Linear Independence and Biorthogonal sets

Question

Let $X$ be an Hilbert space we say that $f_n\in X$ and $g_n\in X$ are biorthogonal if for any $n,m \in \mathbb{N}$ we have $\langle f_n,g_m \rangle=\delta_{nm}$. Now I was able to show that a necessary condition for this to happen is that the $f_n's$ need to be linearly independent and I am wondering if this is also sufficient? I know that if we are working with a finite set this will be true because we can use the Hahn-Banach Theorem to find linear functions that do what we want and then we can use the Riesz-Representation theorem , but I am not sure this works for infinite dimensions and I wasn't able to come with a counterexample, so any help guiding me in the right direction is appreciated.

Answer 1

Such a biorthogonal family exists if and only if $$ f_n \notin V_n := \overline{\mathrm{span}} \{ f_m : m \neq n \} \qquad \forall \, n \in \Bbb{N} . \tag{$\ast$} $$ Indeed, if $(\ast)$ holds, then $g_n^{(0)} := \pi_{V_n^\perp} f_n \neq 0$ (here, $\pi_{V_n^\perp}$ is the orthogonal projection on the orthogonal complement of $V_n$), and $\langle f_n, g_n^{(0)} \rangle = \| g_n^{(0)} \|^2 > 0$, so that $\langle f_n ,g_n \rangle = 1$ for $g_n = \alpha_n \, g_n^{(0)}$ with $\alpha_n > 0$ suitable. Furthermore, if $n \neq m$, then $f_n \in V_m$ and $g_m \in V_m^\perp$, so that $\langle f_n, g_m \rangle = 0$.
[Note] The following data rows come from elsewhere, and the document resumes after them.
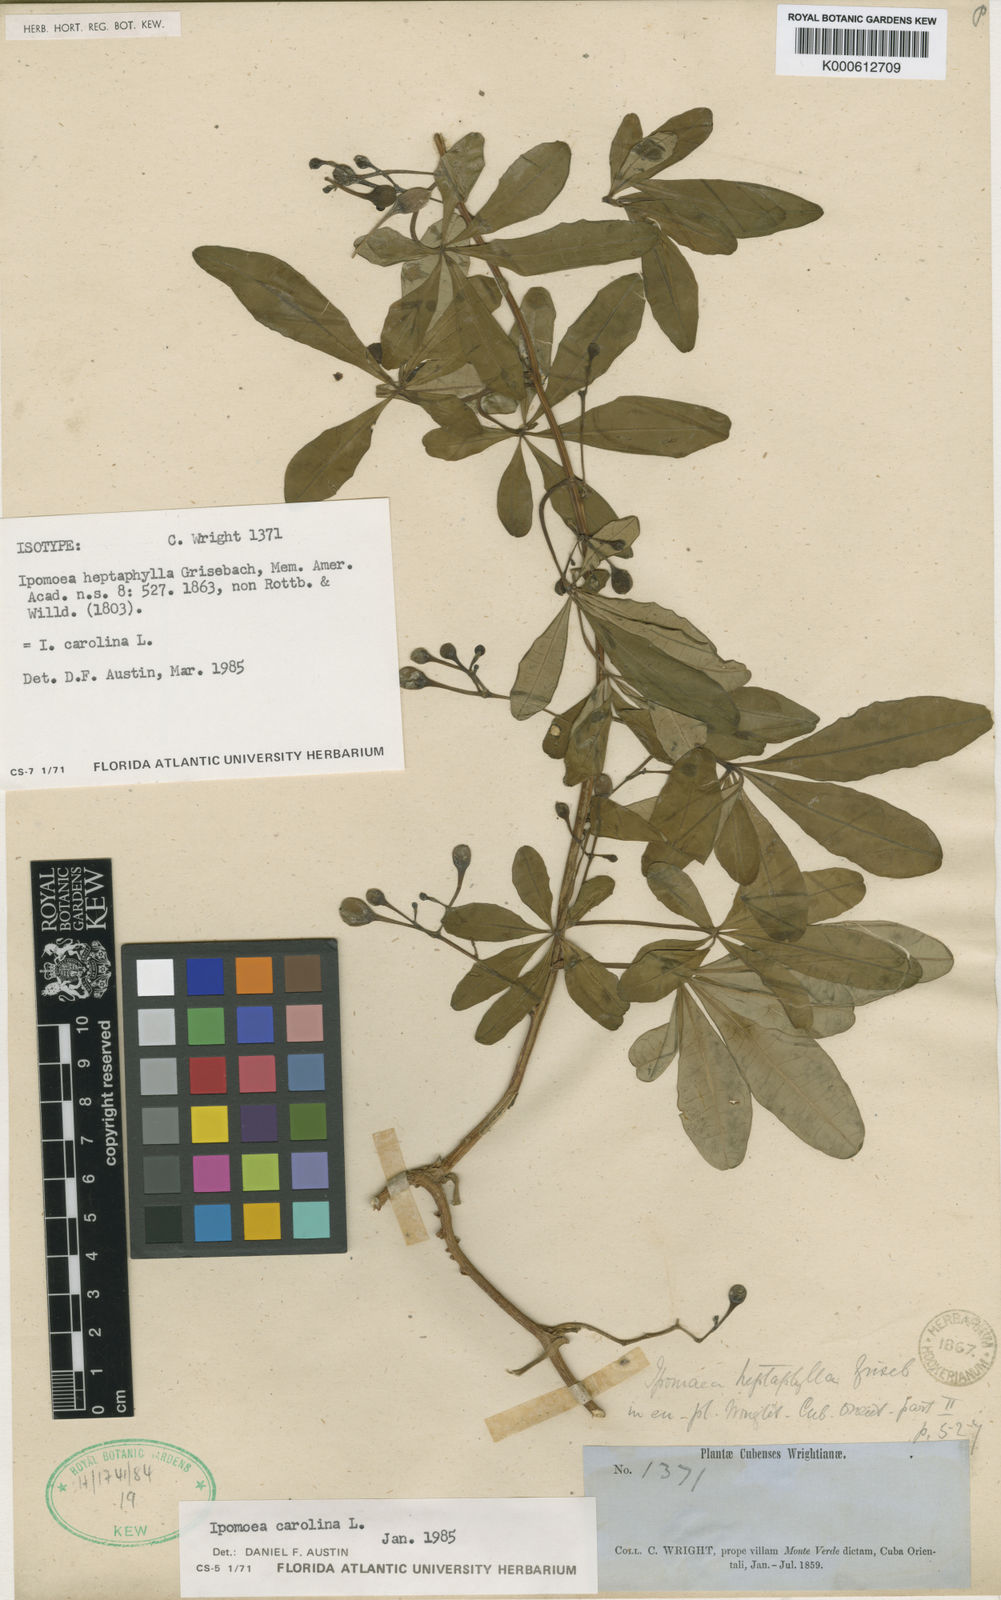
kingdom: Plantae
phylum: Tracheophyta
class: Magnoliopsida
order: Solanales
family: Convolvulaceae
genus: Ipomoea
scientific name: Ipomoea carolina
Conversely, if a biorthogonal family $(g_m)_{m}$ exists, then it is easy to see $\langle f, g_m \rangle = 0$ for all $f \in V_m$, and hence $f_m \notin V_m$, since $\langle f_m, g_m \rangle = 1 \neq 0$.

Now for a specific counterexample where linear independence holds, but where $(\ast)$ is not satisfied, take $X = \ell^2(\Bbb{N})$ with $\Bbb{N} = \{ 1,2,\dots \}$, and take $f_1 = (1/k)_{k \in \Bbb{N}}$ and $f_{n+1} = \delta_n$ for $n \in \Bbb{N}$. I leave it to you to verify that $(f_n)_n$ is linearly independent, but that $f_1 \in V_1$.